Our approach also allows us to unpack average payoffs and explore how they vary based on students’ underlying preferences for the academic and vocational options. They do so considerably: students with a stronger motivation to pursue academic education in Sixth Form Colleges (they are willing to travel longer distances to enrol) are penalised to a much greater extent if diverted to FE Colleges. But while payoffs to vocational education are negative for most marginal students, we find some tentative evidence that the least academically-inclined students benefit from it. Perhaps unsurprisingly, students who enrol in vocational education as an alternative to leaving education at age 16, seem to increase their annual earnings - although results are less conclusive as students’ choice to enrol in vocational education rather than dropping out is not strongly driven by whether there is an FE college in reach. 

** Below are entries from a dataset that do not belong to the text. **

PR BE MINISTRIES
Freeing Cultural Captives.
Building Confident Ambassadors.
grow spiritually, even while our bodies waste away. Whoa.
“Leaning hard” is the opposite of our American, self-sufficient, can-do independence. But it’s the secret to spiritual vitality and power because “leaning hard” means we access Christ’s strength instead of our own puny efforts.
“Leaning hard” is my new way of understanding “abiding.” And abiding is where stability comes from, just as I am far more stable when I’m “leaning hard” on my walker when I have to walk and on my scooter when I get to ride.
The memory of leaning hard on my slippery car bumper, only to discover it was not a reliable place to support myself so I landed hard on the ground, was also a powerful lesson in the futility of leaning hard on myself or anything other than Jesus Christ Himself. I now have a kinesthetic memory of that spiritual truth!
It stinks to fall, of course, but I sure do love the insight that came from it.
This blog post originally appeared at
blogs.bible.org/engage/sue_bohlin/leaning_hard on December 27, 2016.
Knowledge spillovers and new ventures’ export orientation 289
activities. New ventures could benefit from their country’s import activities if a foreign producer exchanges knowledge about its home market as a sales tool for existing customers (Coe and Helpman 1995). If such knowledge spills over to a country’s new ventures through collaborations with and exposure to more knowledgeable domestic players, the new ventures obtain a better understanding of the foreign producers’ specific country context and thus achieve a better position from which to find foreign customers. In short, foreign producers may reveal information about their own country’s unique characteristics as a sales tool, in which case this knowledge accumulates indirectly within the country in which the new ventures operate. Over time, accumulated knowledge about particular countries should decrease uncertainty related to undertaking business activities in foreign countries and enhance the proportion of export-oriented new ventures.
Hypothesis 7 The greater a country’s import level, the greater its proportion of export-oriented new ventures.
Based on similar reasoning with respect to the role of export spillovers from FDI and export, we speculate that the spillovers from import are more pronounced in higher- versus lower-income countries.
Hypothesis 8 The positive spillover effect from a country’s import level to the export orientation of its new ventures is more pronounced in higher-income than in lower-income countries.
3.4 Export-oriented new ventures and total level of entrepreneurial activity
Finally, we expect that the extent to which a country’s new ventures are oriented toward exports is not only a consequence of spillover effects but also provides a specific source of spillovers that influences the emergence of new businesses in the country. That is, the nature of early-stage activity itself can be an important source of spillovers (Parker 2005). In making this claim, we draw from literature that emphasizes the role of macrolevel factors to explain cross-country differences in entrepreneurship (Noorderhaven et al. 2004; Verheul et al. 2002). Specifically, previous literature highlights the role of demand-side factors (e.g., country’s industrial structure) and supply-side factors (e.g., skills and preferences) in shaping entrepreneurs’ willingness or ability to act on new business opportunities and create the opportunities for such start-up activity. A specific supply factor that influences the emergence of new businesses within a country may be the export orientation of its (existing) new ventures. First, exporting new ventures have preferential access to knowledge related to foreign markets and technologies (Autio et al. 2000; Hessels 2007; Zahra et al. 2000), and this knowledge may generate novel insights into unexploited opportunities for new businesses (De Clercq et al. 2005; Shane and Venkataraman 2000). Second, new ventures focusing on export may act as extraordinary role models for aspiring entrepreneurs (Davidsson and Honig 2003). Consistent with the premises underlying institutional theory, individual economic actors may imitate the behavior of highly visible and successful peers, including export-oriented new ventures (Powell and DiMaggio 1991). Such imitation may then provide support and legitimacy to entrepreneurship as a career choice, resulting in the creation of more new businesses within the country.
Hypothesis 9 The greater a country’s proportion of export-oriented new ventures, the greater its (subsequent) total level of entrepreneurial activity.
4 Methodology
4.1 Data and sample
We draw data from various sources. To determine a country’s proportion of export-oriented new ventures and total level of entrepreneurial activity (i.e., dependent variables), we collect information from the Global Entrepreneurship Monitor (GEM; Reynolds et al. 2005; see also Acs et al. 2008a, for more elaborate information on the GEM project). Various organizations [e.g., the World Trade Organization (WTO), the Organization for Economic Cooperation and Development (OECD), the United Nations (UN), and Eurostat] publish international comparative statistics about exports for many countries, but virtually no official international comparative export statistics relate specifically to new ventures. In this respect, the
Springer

In light of these results, policy efforts should focus on improving the quality of the vocational track by tackling some of its well documented problems. After all, recent economic studies from Nordic countries support the idea that vocational programmes can benefit students even compared to academic ones under certain conditions. First, vocational programmes must have well-signposted progression pathways to tertiary level education and have better career guidance and financial support for students. In this respect, the recent roll-out of Institutes of Technologies and the announcement of more comprehensive post-18 funding may improve vocational students’ progression through the system. Second, internationally, vocational programmes appear to work better when they are closely linked with workplace-based training. In the UK, apprenticeships have become less common for 16-19-year-olds than for older people over the years. Without strong incentives for firms’ involvement, recent reforms, such as the introduction of T-Levels with mandatory work placements and the consolidation of employer-designed apprenticeship standards, risk being futile.

Overall, if we are to be serious in this country about promoting growth and reducing inequality by improving and diversifying skills, there needs to be much more policy attention towards the Further Education sector and the challenges its students face.


Matthewes and Ventura (2022). On Track to Success? Returns to vocational education against different alternativesCVER Discussion Paper 038. London School of Economics.